* What you need to do
Please copy the text of all the entries below word for word, leaving out the pictures.

======

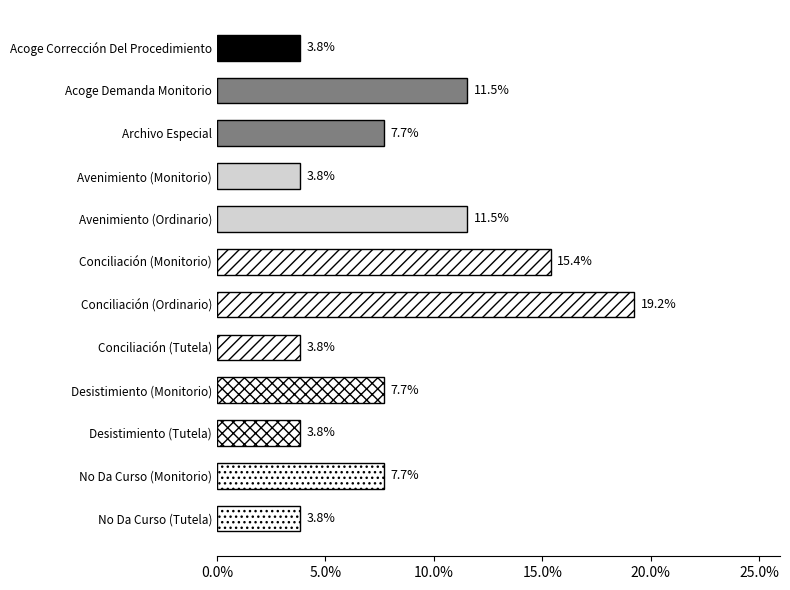

What is the minimum value shown in the chart?

3.8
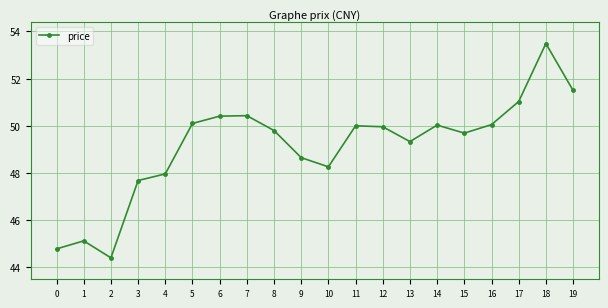

What is the minimum value shown in the chart?

44.4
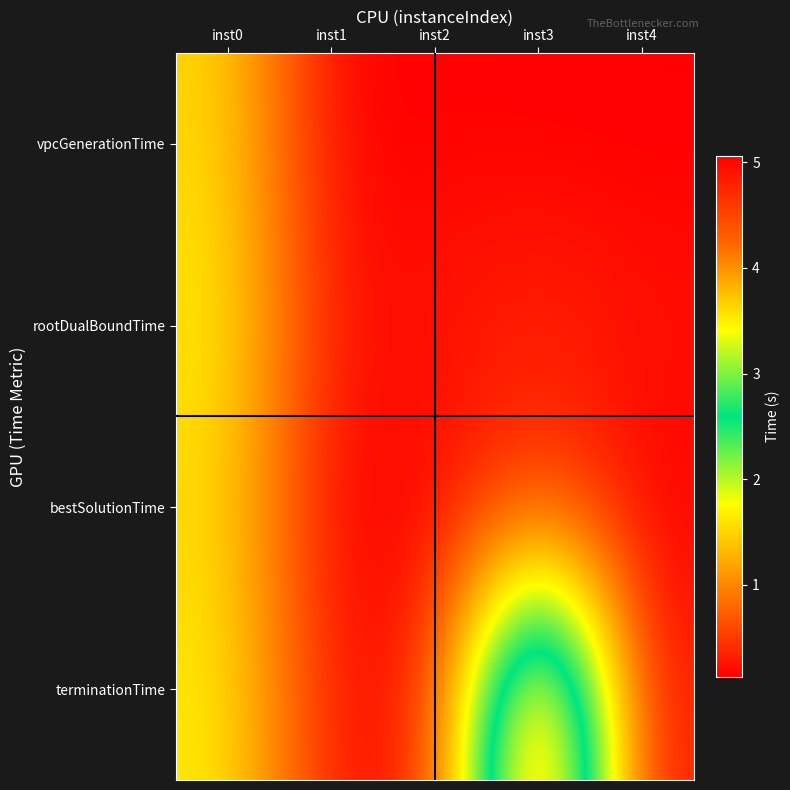

At which category is the sum across all series the highest?

inst0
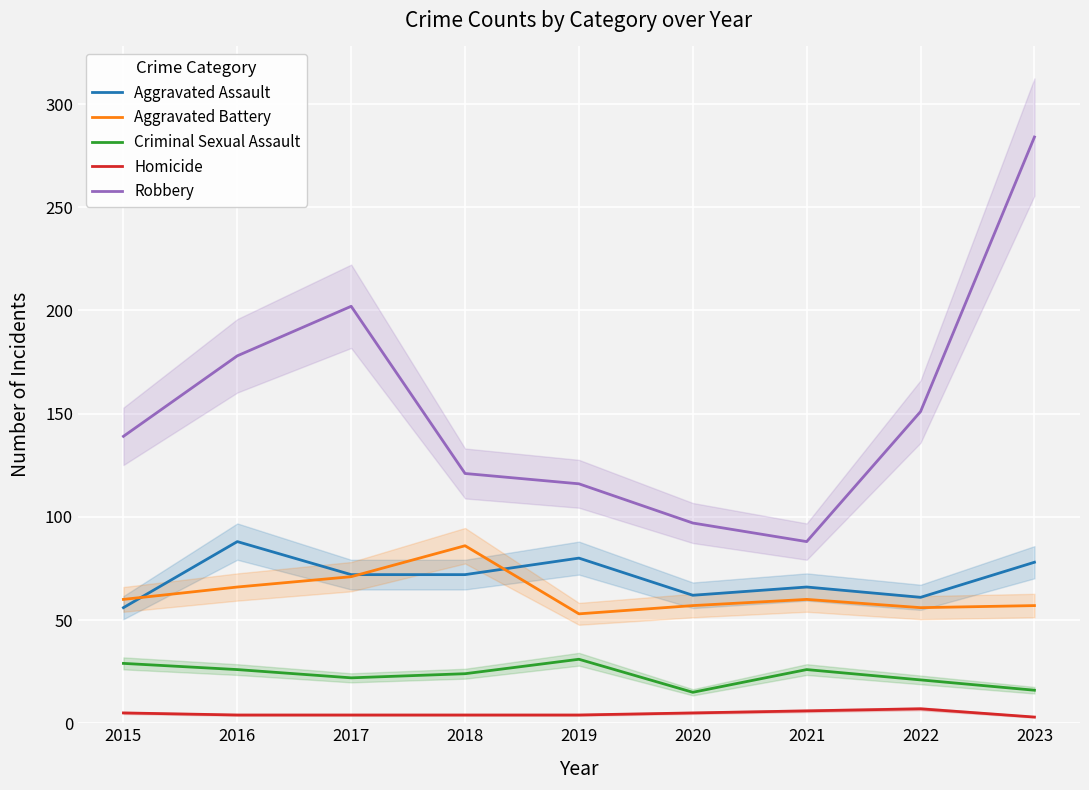

The Aggravated Assault series shows 121 at 2016. True or false?

False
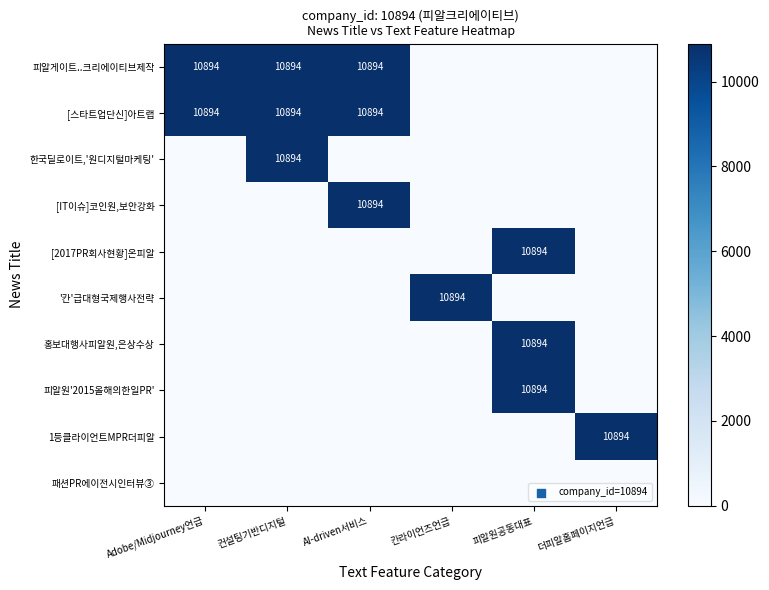

The value of 홍보대행사피알원,은상수상 at AI-driven서비스 is 0. True or false?

True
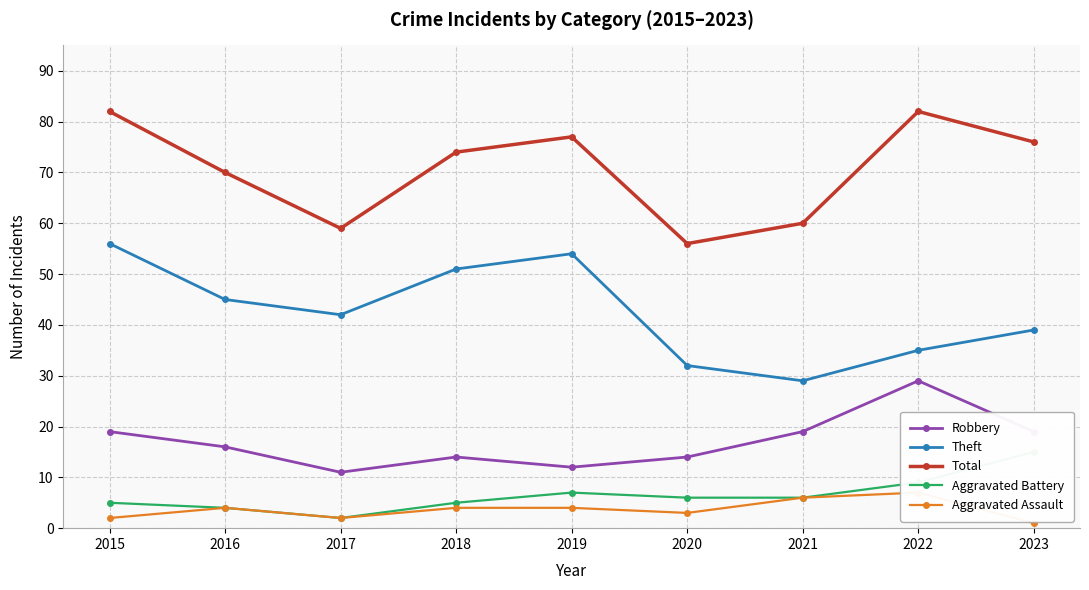

Is it true that Aggravated Assault equals 4 at 2016?

True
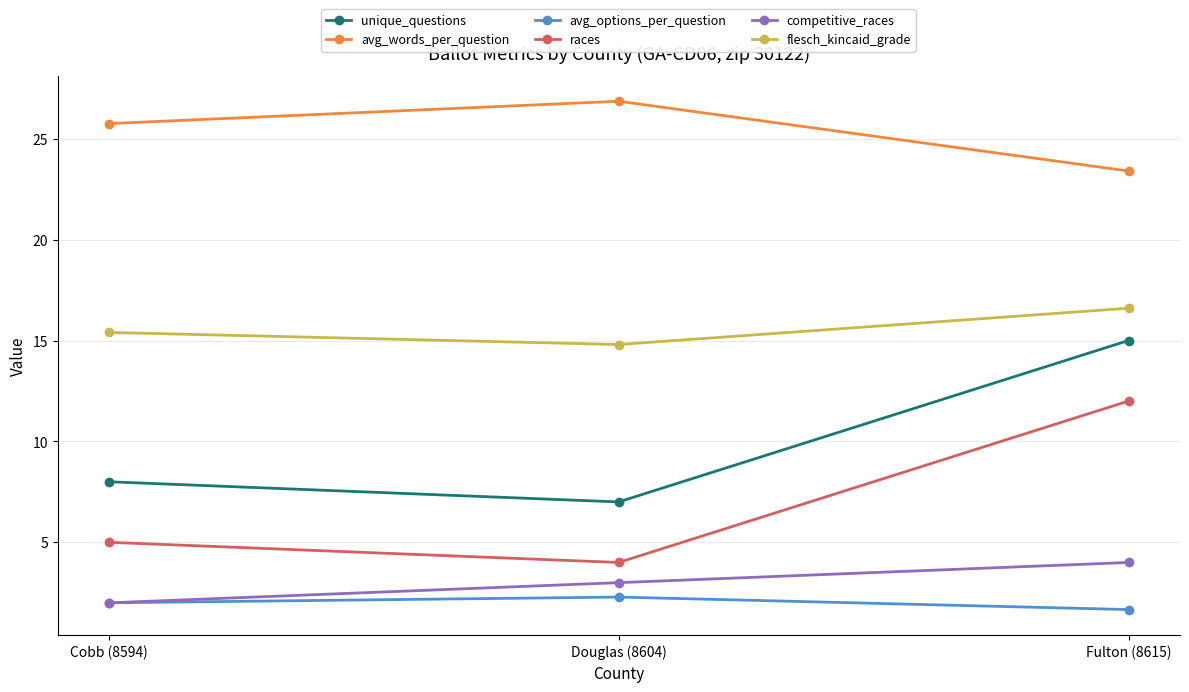

What are all the series names shown in the legend?

unique_questions, avg_words_per_question, avg_options_per_question, races, competitive_races, flesch_kincaid_grade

======

* Task response
What is the minimum value shown in the chart?

3.8

What is the minimum value shown in the chart?

44.4

At which category is the sum across all series the highest?

inst0

The Aggravated Assault series shows 121 at 2016. True or false?

False

The value of 홍보대행사피알원,은상수상 at AI-driven서비스 is 0. True or false?

True

Is it true that Aggravated Assault equals 4 at 2016?

True

What are all the series names shown in the legend?

unique_questions, avg_words_per_question, avg_options_per_question, races, competitive_races, flesch_kincaid_grade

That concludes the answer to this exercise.